Data Sharing Statement
The corresponding author will provide any information about the data presented in the article when requested.
Ethics Approval and Consent to Participate
This study was approved by the Ethics Committee of the First Affiliated Hospital of Zhejiang University School of Medicine (IIT20220551B). The study followed the ethical guidelines, protocol, and regulations stated in the Declaration of Helsinki.

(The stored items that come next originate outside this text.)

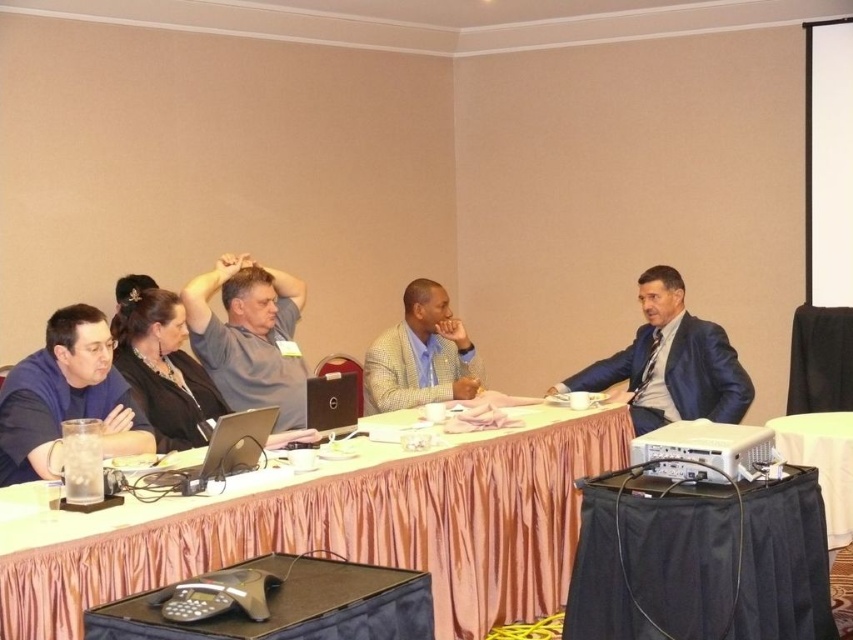
From the picture: Does matte black shirt at left appear on the left side of silver metallic laptop at center?

Correct, you'll find matte black shirt at left to the left of silver metallic laptop at center.

Is matte black shirt at left further to camera compared to silver metallic laptop at center?

Yes, matte black shirt at left is behind silver metallic laptop at center.

Locate an element on the screen. The width and height of the screenshot is (853, 640). matte black shirt at left is located at coordinates (67, 397).

Between black fabric projector at lower right and matte black speaker at center, which one is positioned lower?

black fabric projector at lower right

Which of these two, black fabric projector at lower right or matte black speaker at center, stands taller?

black fabric projector at lower right is taller.

Between point (753, 579) and point (347, 387), which one is positioned behind?

The point (347, 387) is more distant.

Where is `black fabric projector at lower right`? The image size is (853, 640). black fabric projector at lower right is located at coordinates (699, 560).

In the scene shown: Does black fabric projector at lower right come in front of silver metallic laptop at center?

Yes, it is.

Who is positioned more to the left, black fabric projector at lower right or silver metallic laptop at center?

silver metallic laptop at center

Locate an element on the screen. black fabric projector at lower right is located at coordinates (699, 560).

Find the location of `black fabric projector at lower right`. black fabric projector at lower right is located at coordinates (699, 560).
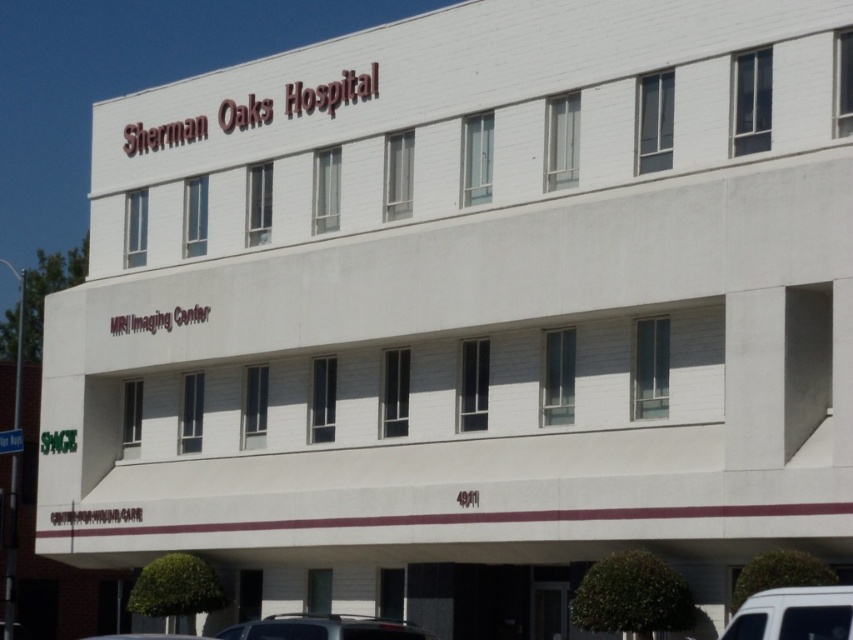
You are a delivery driver arriving at Sherman Oaks Hospital. You need to park your vehicle between the white matte van at lower right and the white matte car at lower center. Since both are parked along the curb, which vehicle should you park behind to ensure you can exit without moving the taller vehicle?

A signed consent was not required; however, completing the survey represents an informed consent which was sufficient for the purpose of the study.
Acknowledgment
The authors are grateful to all the hospital staff in this study.
Author Contributions
All authors made a significant contribution to the work reported, whether that is in the conception, study design, execution, acquisition of data, analysis and interpretation, or in all these areas; took part in drafting, revising or critically reviewing the article; gave final approval of the version to be published; have agreed on the journal to which the article has been submitted; and agree to be accountable for all aspects of the work.
Funding
No funds to declare. The authors self-funded this study.
Disclosure
The authors declare that they have no conflicts of interest in this work.